二.
それに、打算的なことを言うと、謝敷の「奇行」は僕にとっては得もあった。
なにしろ、百年の恋も冷めるような汚らしさだ。僕のように、謝敷のそういった姿を愛しいと思う者は少数派なのだろう。恋敵は、少なければ少ないほど、いい。
現に、謝敷がこの高校に転入してきてから四月が経とうとしているが、未だに浮いた話などはまったく聞こえてこない。それどころか、謝敷がその圧倒的美貌をもってして周囲からチヤホヤされていたのは本当に転入当初の一時期だけで、その奇行ぶりが知れ渡ると、男女を問わずして謝敷との間には距離を置く者が大多数となった。――願ったり叶ったりである。
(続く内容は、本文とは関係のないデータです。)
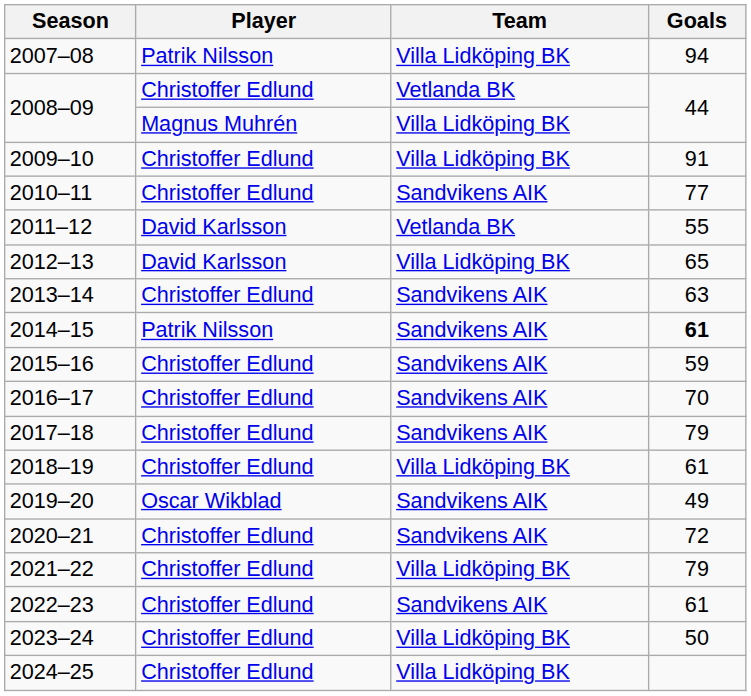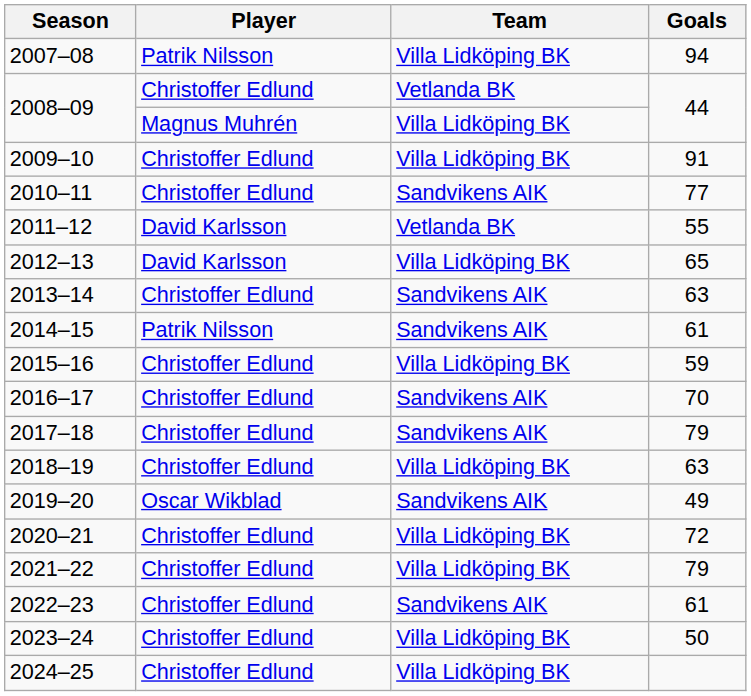2014–15 | Goals: bold -> normal
2015–16 | Team: Sandvikens AIK -> Villa Lidköping BK
2018–19 | Goals: 61 -> 63
2020–21 | Team: Sandvikens AIK -> Villa Lidköping BK
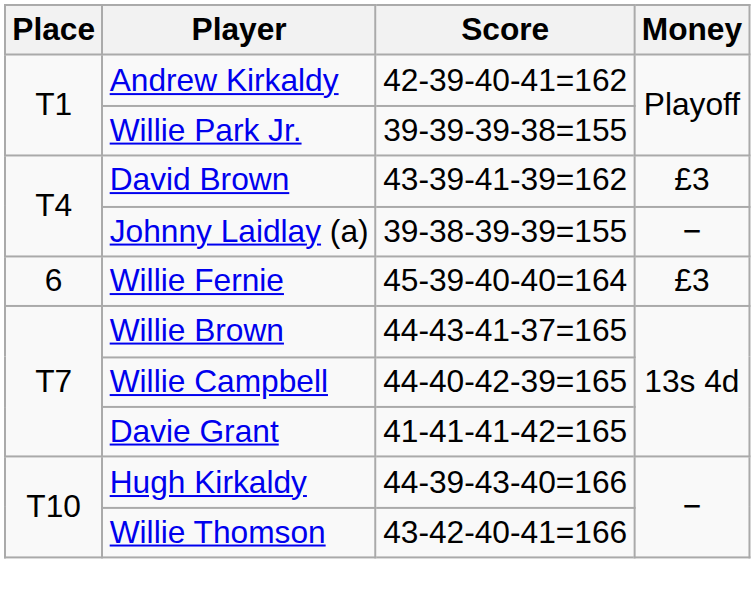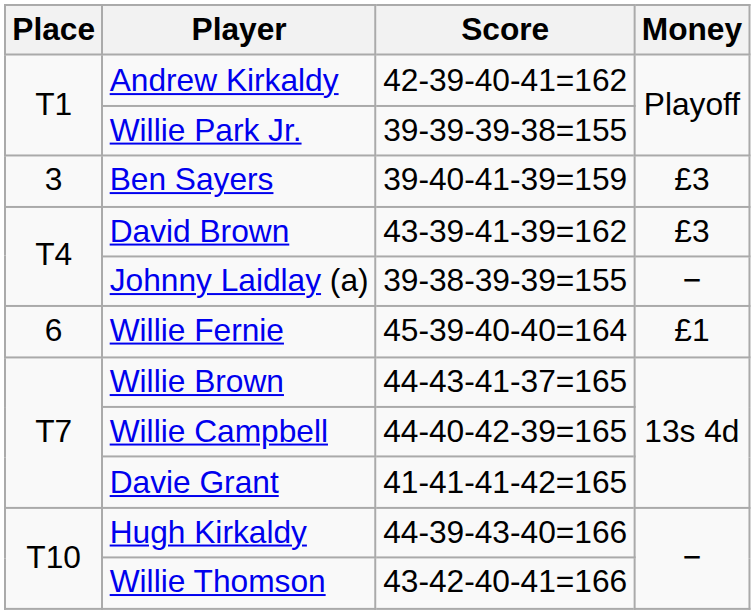+ row: 3 | Ben Sayers | 39-40-41-39=159 | £3
Willie Fernie | Money: £3 -> £1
「あの子、ちょっと、頭おかしいよ」というのが一般的な見解であった。
そんな世論を耳にしながら僕は、この馬鹿どもが、とほくそ笑むのであった。
謝敷の可愛さは、僕だけが理解できていればいい。
廃部寸前の文芸部員で、床屋カットのキノコ頭な丸眼鏡という、絵に描いたような日陰者である僕が、謝敷のような外見の人間と結ばれたいと言ったら、人は鼻で笑うだろう。けれども、こと謝敷に限っては。学年中、いや、もはや学校中から奇人認定をされている謝敷に限っては、僕のような人間にも一筋の光が見えるというのは、愚かな驕りに過ぎないのだろうか?
放課後である。窓際の席から眼下を見下ろせば、誰とも馴れ合うことなくさっさと帰宅する謝敷の姿があった。……あった、というと語弊がある。この時間に窓の外を眺めれば、帰宅する謝敷の姿を拝むことができると僕は知っていた。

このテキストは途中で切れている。